Der LWV-Fachbereich für Menschen mit seelischer Behinderung veranstaltet in regelmäßigen Abständen Fachtagungen und Fortbildungen zum Thema Behinderungsbilder. "Dabei schaffen wir unseren Kolleginnen und Kollegen die Fachkompetenz drauf, die sie für ihre Entscheidungen brauchen", sagt Jennifer Brackmann. Die ausgebildete Heilpädagogin ist Regionalmanagerin und für die Regionen Hochtaunuskreis, Limburg-Weilburg und Frankfurt zuständig. Die jüngste Tagung, die in der Fachklinik Eschenburg im Lahn-Dill-Kreis stattfand, hat sie mit organisiert. Wissensdefizite abbauen lautete die Devise - besonders wichtig für neue Verwaltungsmitarbeiter, die noch nicht so lange mit den Anträgen seelisch behinderter Menschen betraut sind.

Die Teilnehmerinnen und Teilnehmer vom LWV absolvierten dabei ein Vortragsprogramm auf akademischem Niveau über typische Behinderungsbilder. Referenten waren ausgewiesene Experten auf ihrem Fachgebiet: eine Ärztin für Neurologie und ein Facharzt für Psychiatrie. Im Mittelpunkt standen ausgewählte Krankheitsbilder wie Schizophrenie, Borderline- Erkrankung, Depressionen und Abhängigkeitserkrankungen, mit denen die Mitarbeiter in den Anträgen auf Eingliederungshilfe häufig konfrontiert sind.

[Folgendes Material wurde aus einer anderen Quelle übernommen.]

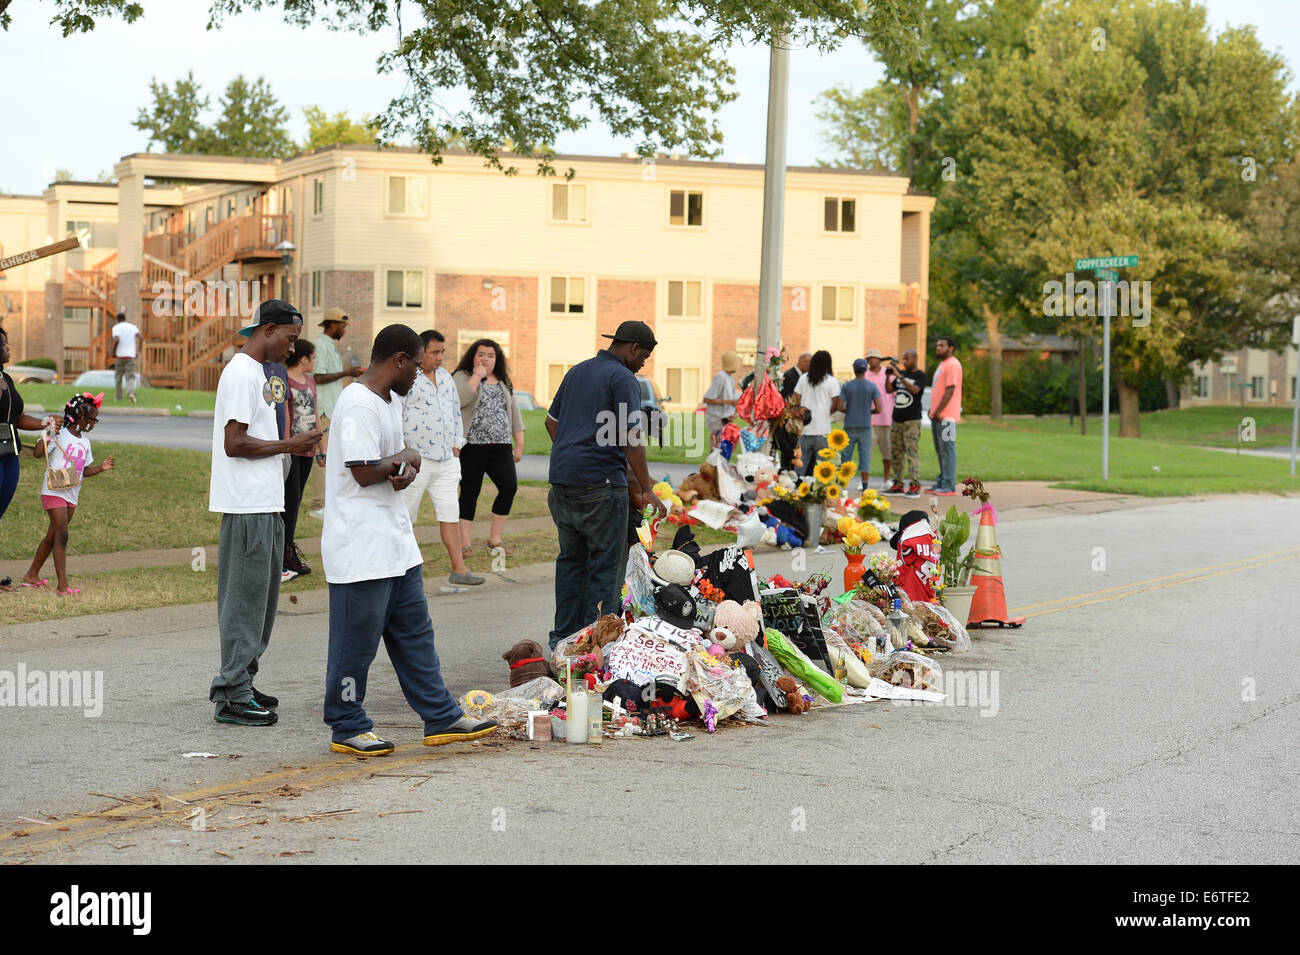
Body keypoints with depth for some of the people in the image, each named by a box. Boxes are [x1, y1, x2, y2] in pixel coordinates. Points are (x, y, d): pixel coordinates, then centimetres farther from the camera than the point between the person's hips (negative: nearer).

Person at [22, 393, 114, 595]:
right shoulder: (59, 435, -9)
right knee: (61, 536, -13)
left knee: (52, 536, 14)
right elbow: (38, 453, -20)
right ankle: (63, 586, -16)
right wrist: (49, 432, -28)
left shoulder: (85, 442, 14)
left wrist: (102, 468, 3)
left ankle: (32, 575, 27)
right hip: (54, 492, -8)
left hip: (71, 495, 8)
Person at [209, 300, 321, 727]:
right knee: (244, 598, -7)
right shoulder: (242, 374, -13)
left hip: (263, 506, 10)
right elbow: (235, 443, -20)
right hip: (248, 508, -10)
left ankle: (241, 684, 22)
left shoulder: (253, 372, 19)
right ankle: (232, 696, -3)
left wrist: (293, 446, 11)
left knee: (261, 596, 14)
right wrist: (288, 446, -13)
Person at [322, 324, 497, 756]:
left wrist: (407, 472, -5)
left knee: (415, 633, 13)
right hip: (360, 549, -10)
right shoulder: (358, 405, -18)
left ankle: (442, 719, 19)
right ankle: (347, 728, 12)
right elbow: (365, 472, -22)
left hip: (396, 542, 10)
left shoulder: (391, 400, 14)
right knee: (356, 641, 0)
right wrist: (404, 459, -4)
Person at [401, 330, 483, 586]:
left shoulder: (445, 377, 15)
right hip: (417, 459, -6)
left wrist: (457, 445, 17)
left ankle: (459, 568, 3)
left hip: (447, 459, 6)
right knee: (404, 516, 0)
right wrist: (403, 448, -13)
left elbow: (456, 411, 24)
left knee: (450, 513, 3)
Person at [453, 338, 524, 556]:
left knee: (509, 486, -8)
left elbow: (514, 412, 20)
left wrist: (519, 443, 15)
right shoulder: (462, 377, 2)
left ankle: (495, 538, 3)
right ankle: (465, 543, 4)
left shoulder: (504, 382, 18)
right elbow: (459, 399, -19)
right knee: (470, 492, -2)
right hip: (471, 447, -4)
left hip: (500, 448, 5)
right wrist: (477, 375, -13)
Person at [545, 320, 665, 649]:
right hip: (600, 484, -8)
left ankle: (563, 638, 19)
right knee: (605, 562, 0)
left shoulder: (576, 371, 17)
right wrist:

Angeleitet von Fachleuten aus der sozialpädagogischen Praxis wurden die ausgewählten Behinderungsbilder anschließend in Gruppen intensiv aufgearbeitet. Anonymisierte Teilhabe-Pläne wurden analysiert, die Sachbearbeiter konnten ihre Fragen dazu stellen.

Ergänzend ging es um Übersetzungshilfen zu den Hilfeplänen: Was bedeuten Fachtermini wie "entlastende Gespräche" oder "Motivierung" im jeweiligen Fall? Was stellen sich die Sozialpädagogen in der Praxis unter diesen Begriffen vor? Bewährte Betreuungskonzepte wurden unter der Fragestellung erörtert: Welche fachlichen Begriffe sind oft in einem Hilfeplan zu lesen, wenn es sich um ein bestimmtes Behinderungsbild handelt? "Es ging auch darum zu zeigen, dass die LWV-Sachbearbeiter mit den Mitarbeitern der Leistungserbringer gemeinsam an einem Strang ziehen, im Sinne und zum Wohle des psychisch kranken Menschen", sagt Fachbereichsleiter Karl-Heinz Schön.